George C. Scott plays a retired mob guy in Spain. It’s a beautiful, sleepy coastal town, and he’s got a fishing boat and a warily sentimental yet hardbitten prostitute (Colleen Dewhurst) for regular assignations. He’s not happy. His marriage ended with the death of their child. He’s got nothing to live for and feels he’s only pretending, just going through the motions and waiting to die, so he accepts a job that of course goes wrong–springing a young punk (Tony Musante) from prison who stops to pick up a girlfriend (Trish Van Devere). Her calculating, sympathetic, ambiguous character is a piece of work. The sizing-up that goes on between Van Devere and Scott is of course acting required by the story, but we can’t help imagining we see the electricity that would quickly make them a real-life couple with several more shared credits.

This is a film of doomed characters with the weight of imagined yet largely unexplained backstories, brought to life by good actors and spiced with excitingly staged violence that bursts into carefully paced setpieces. The young criminal is unlikable yet gradually opens up, gaining some respect for the old man while always considering him useful and expendable. It’s a road movie, and a “driver” movie (like The Driver a few years later) as opposed to a “hitman” movie (like The Mechanic, which I mention out of the million others because it has a kind of mentor/apprentice thing), and it’s kind of a Hemingway movie. Sven Nykvist shot it with an eye for placing people in limpid landscapes. Jerry Goldsmith’s moody score features a lush yet melancholy piano theme for Scott’s character.

You could say the set-up makes no sense, because why would the mob spring someone from stir in an elaborate manner in order to kill him? Perhaps he had some info they wanted to torture out of him first.

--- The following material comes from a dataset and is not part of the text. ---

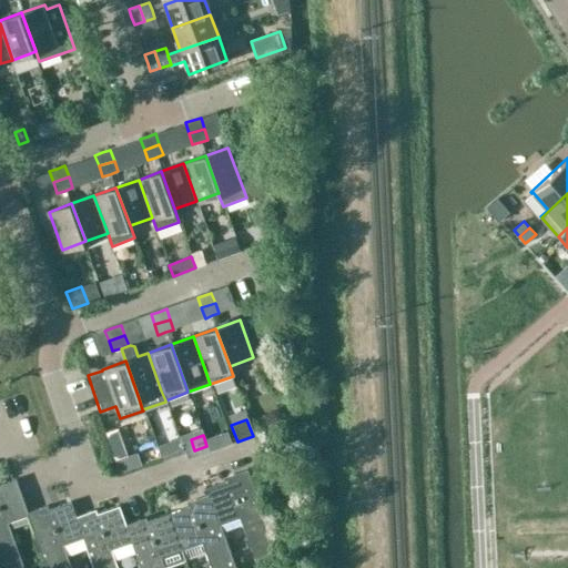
[(179,438),(155,446),(161,462),(184,453),(179,438)]
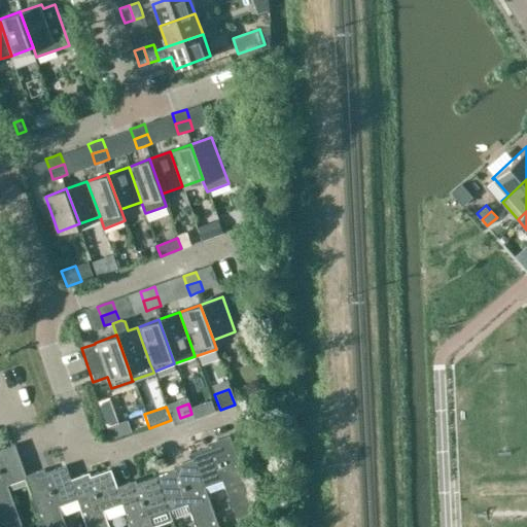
[(117,423),(106,427),(109,436),(121,432),(117,423)]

Even so, why take it so far and involve so many third parties? Why not make the information a condition of springing him instead of spinning a yarn about needing him for a job? This whole premise feels as though it won’t stand up to intense scrutiny, which is perhaps the film’s weakest point. It makes the practical aspect of the plot subservient to the existential. Be that as it is, this lean, pretty, low-key, unsentimental item, so redolent of the early 70s, has its own existential and professional satisfaction. Like Scott’s character, it doesn’t want to say much; it just wants to take pride in getting a job done, even when it all goes to hell.